ふふと含み笑いしながら、島村の手を広げて、その上に顔を押しあてた。

『これが覚えていてくれたの?』」

かなりエロチックな話です。教科書から削除されるのも分かります。

生徒に意味を聞かれたら先生が困りますものね。校庭から窓越しに明るい日差しが降りそそぐ教室では、先生も「あぁ・・えぇ・・」となってしまいそうです。「子どもは知らなくていい話」です。

まぁ、小説全体の流れからは削除しても構わないようなよう部分です。しかし、従来評論家は論じないけど、なかなか重要なところですよ、という話もあります。主人公 島村 は特に左利きという記述はないのになぜ左手なのか、それは・・・

こういう経験に基づいた文学論は、いずれバーのとまり木でやりましょう。

セクシャルな関係は、種としての人類の継続に不可欠ですが、そのエネルギーは同時に社会にとって危険な因子です。そこでどこの社会でもいつの時代でも、世間が認め祝福する性的結合と、非難し排除する関係とがあります。

社会学、文化人類学で言う「二重基準」です。

正式な婚姻を見てみると、一流ホテル、会館での祝宴に両家の一族を招き、知人から祝辞をもらうことで、同族社会から、また両人が所属する社会から承認されていることが分かります。しかもその承認は晴れがましいものとして積極的な祝意をもって受け入れられています。お祭り騒ぎにしないと、実体が透けて見え下品になってしまうからでしょう。

社会の習俗ルールに反する性的関係は、非難され排除されます。たとえば不倫関係ですし、売春行為です。また生殖に結びつかない性行為も伝統的に社会から許されません。

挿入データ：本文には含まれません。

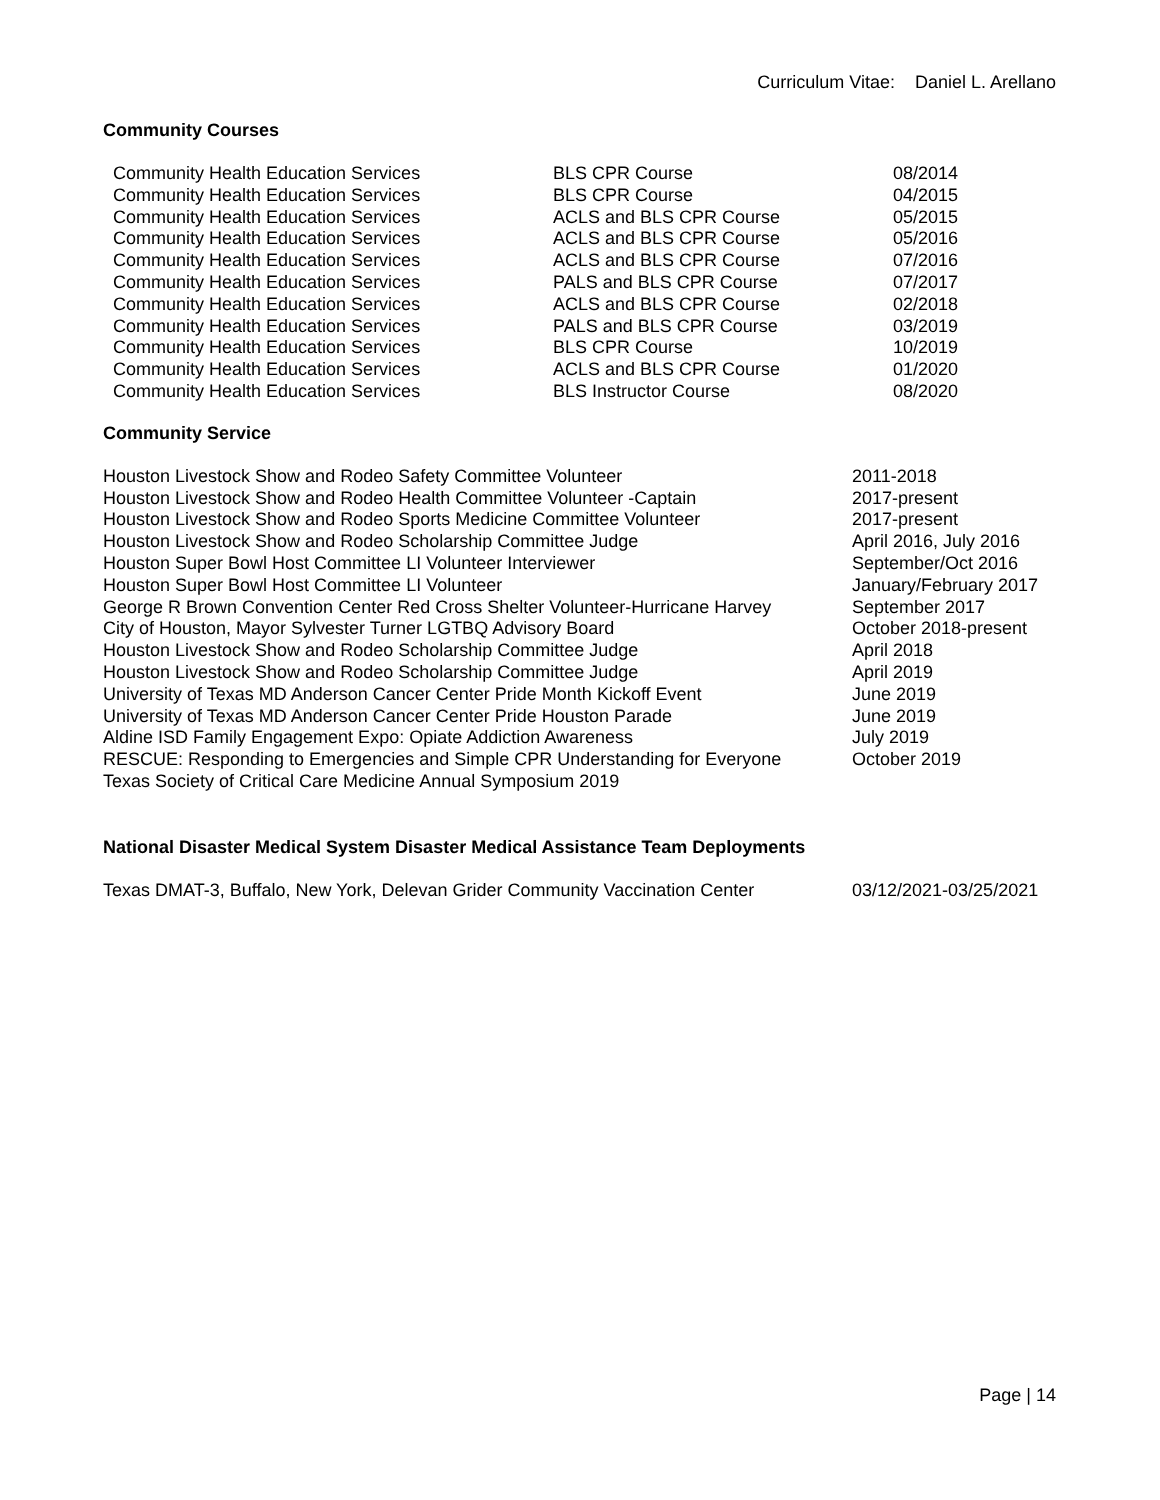Curriculum Vitae: Daniel L. Arellano
Community Courses
| Community Health Education Services | BLS CPR Course | 08/2014 |
| Community Health Education Services | BLS CPR Course | 04/2015 |
| Community Health Education Services | ACLS and BLS CPR Course | 05/2015 |
| Community Health Education Services | ACLS and BLS CPR Course | 05/2016 |
| Community Health Education Services | ACLS and BLS CPR Course | 07/2016 |
| Community Health Education Services | PALS and BLS CPR Course | 07/2017 |
| Community Health Education Services | ACLS and BLS CPR Course | 02/2018 |
| Community Health Education Services | PALS and BLS CPR Course | 03/2019 |
| Community Health Education Services | BLS CPR Course | 10/2019 |
| Community Health Education Services | ACLS and BLS CPR Course | 01/2020 |
| Community Health Education Services | BLS Instructor Course | 08/2020 |
Community Service
| Houston Livestock Show and Rodeo Safety Committee Volunteer | 2011-2018 |
| Houston Livestock Show and Rodeo Health Committee Volunteer -Captain | 2017-present |
| Houston Livestock Show and Rodeo Sports Medicine Committee Volunteer | 2017-present |
| Houston Livestock Show and Rodeo Scholarship Committee Judge | April 2016, July 2016 |
| Houston Super Bowl Host Committee LI Volunteer Interviewer | September/Oct 2016 |
| Houston Super Bowl Host Committee LI Volunteer | January/February 2017 |
| George R Brown Convention Center Red Cross Shelter Volunteer-Hurricane Harvey | September 2017 |
| City of Houston, Mayor Sylvester Turner LGTBQ Advisory Board | October 2018-present |
| Houston Livestock Show and Rodeo Scholarship Committee Judge | April 2018 |
| Houston Livestock Show and Rodeo Scholarship Committee Judge | April 2019 |
| University of Texas MD Anderson Cancer Center Pride Month Kickoff Event | June 2019 |
| University of Texas MD Anderson Cancer Center Pride Houston Parade | June 2019 |
| Aldine ISD Family Engagement Expo: Opiate Addiction Awareness | July 2019 |
| RESCUE: Responding to Emergencies and Simple CPR Understanding for Everyone | October 2019 |
| Texas Society of Critical Care Medicine Annual Symposium 2019 | |
National Disaster Medical System Disaster Medical Assistance Team Deployments
| Texas DMAT-3, Buffalo, New York, Delevan Grider Community Vaccination Center | 03/12/2021-03/25/2021 |
Page | 14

どのような関係が社会的承認を得るかは、その時代、その社会で異なります。インドでは正規の結婚には持参金ダウディが必要ですし、アラブの世界では第二夫人、第三夫人も認められています。しかしどのような社会でも性をめぐる「二重基準」、社会の二枚舌の使い分けは存在しています。

日本でもつい最近まで、ひとが紹介していっしょになる結婚が正規なものでした。若いものが勝手に惚れ合って一緒になるなんて、非難されるべきことでした。婚姻後の情愛は別にして、結婚の成立条件として男女の恋愛が正面に出てきたのは、長い人類の歴史上ごく最近のことです。

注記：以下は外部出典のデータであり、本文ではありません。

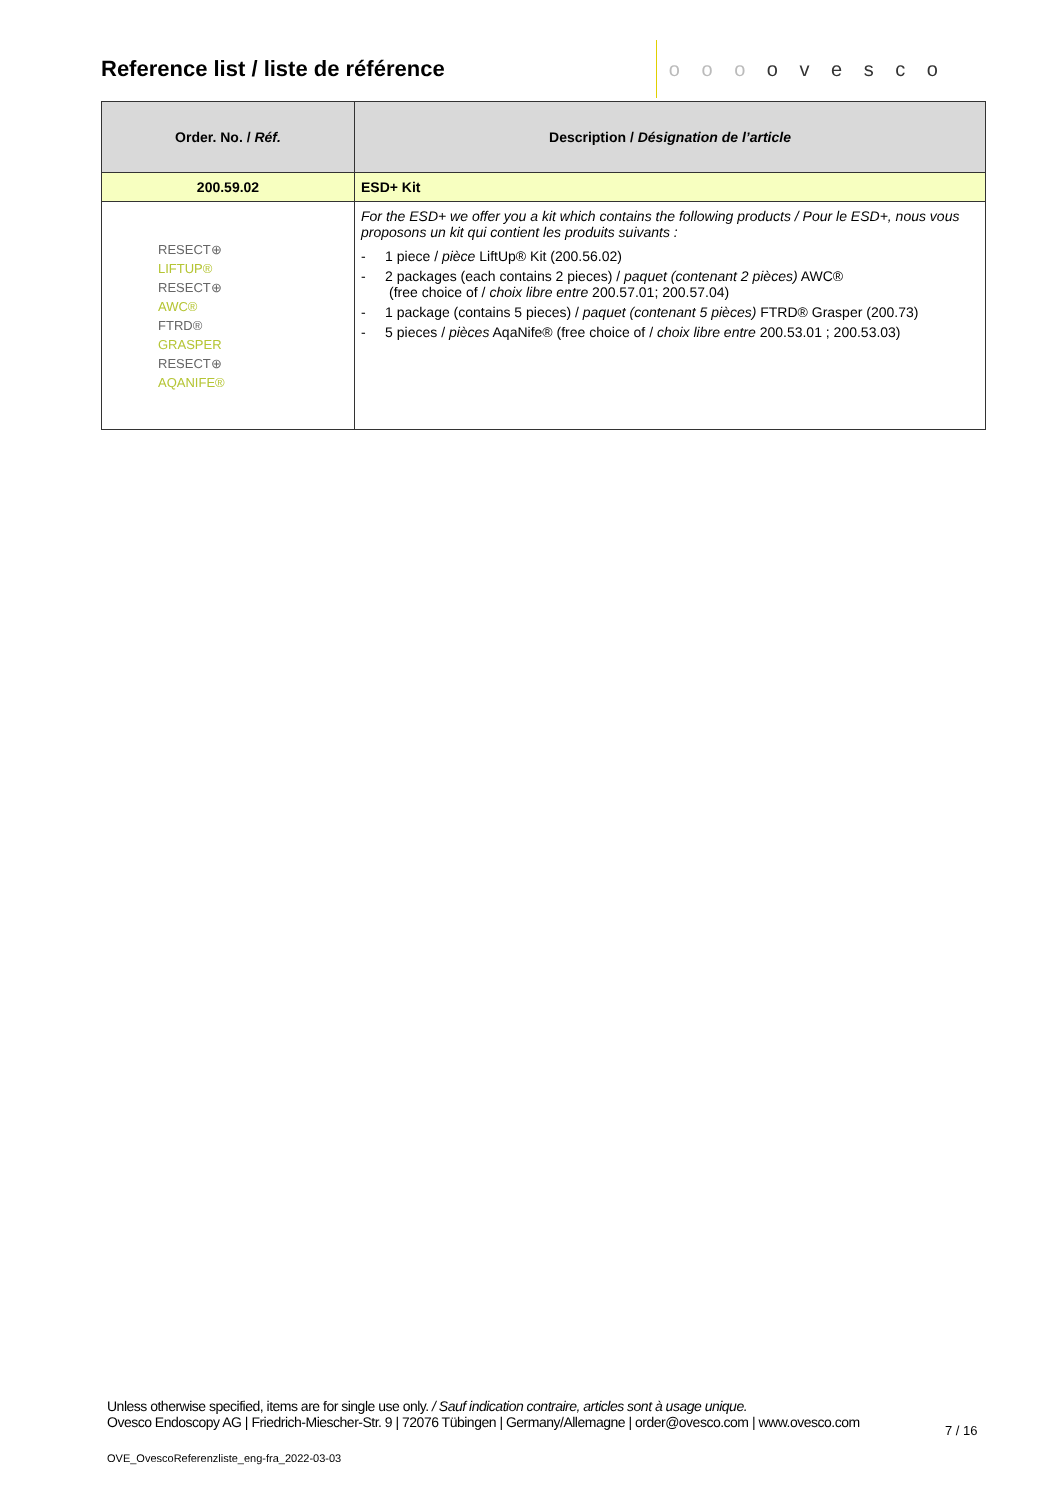Reference list / liste de référence
o o o o v e s c o
| Order. No. / Réf. | Description / Désignation de l’article |
| --- | --- |
| 200.59.02 | ESD+ Kit |
| RESECT⊕ LIFTUP® RESECT⊕ AWC® FTRD® GRASPER RESECT⊕ AQANIFE® | For the ESD+ we offer you a kit which contains the following products / Pour le ESD+, nous vous proposons un kit qui contient les produits suivants : - 1 piece / pièce LiftUp® Kit (200.56.02) - 2 packages (each contains 2 pieces) / paquet (contenant 2 pièces) AWC® (free choice of / choix libre entre 200.57.01; 200.57.04) - 1 package (contains 5 pieces) / paquet (contenant 5 pièces) FTRD® Grasper (200.73) - 5 pieces / pièces AqaNife® (free choice of / choix libre entre 200.53.01 ; 200.53.03) |
Unless otherwise specified, items are for single use only. / Sauf indication contraire, articles sont à usage unique.
Ovesco Endoscopy AG | Friedrich-Miescher-Str. 9 | 72076 Tübingen | Germany/Allemagne | order@ovesco.com | www.ovesco.com
7 / 16
OVE_OvescoReferenzliste_eng-fra_2022-03-03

恋愛結婚なんて賞賛されるようになったのは戦後、ところが最近では「愛」が性的関係の正当性の根拠にされるようにまでなってしまいました。十代の女の子が「愛」などを口にします。男女の不確かな恋愛感情があれば、正規の婚姻の前でもこの「愛」が一線を越える口実として是認されるようになってきました。

二重基準のもと、性的関係が社会制度の枠におさまっている以上、生のままで表に出てくることは、タブーになります。

そこで「子どもは知らなくっていい」「子どもは黙ってなさい」ということになるのです。

私たち知新会は、今年、家族についてさまざま考えます。

( 二枚舌の Kanno )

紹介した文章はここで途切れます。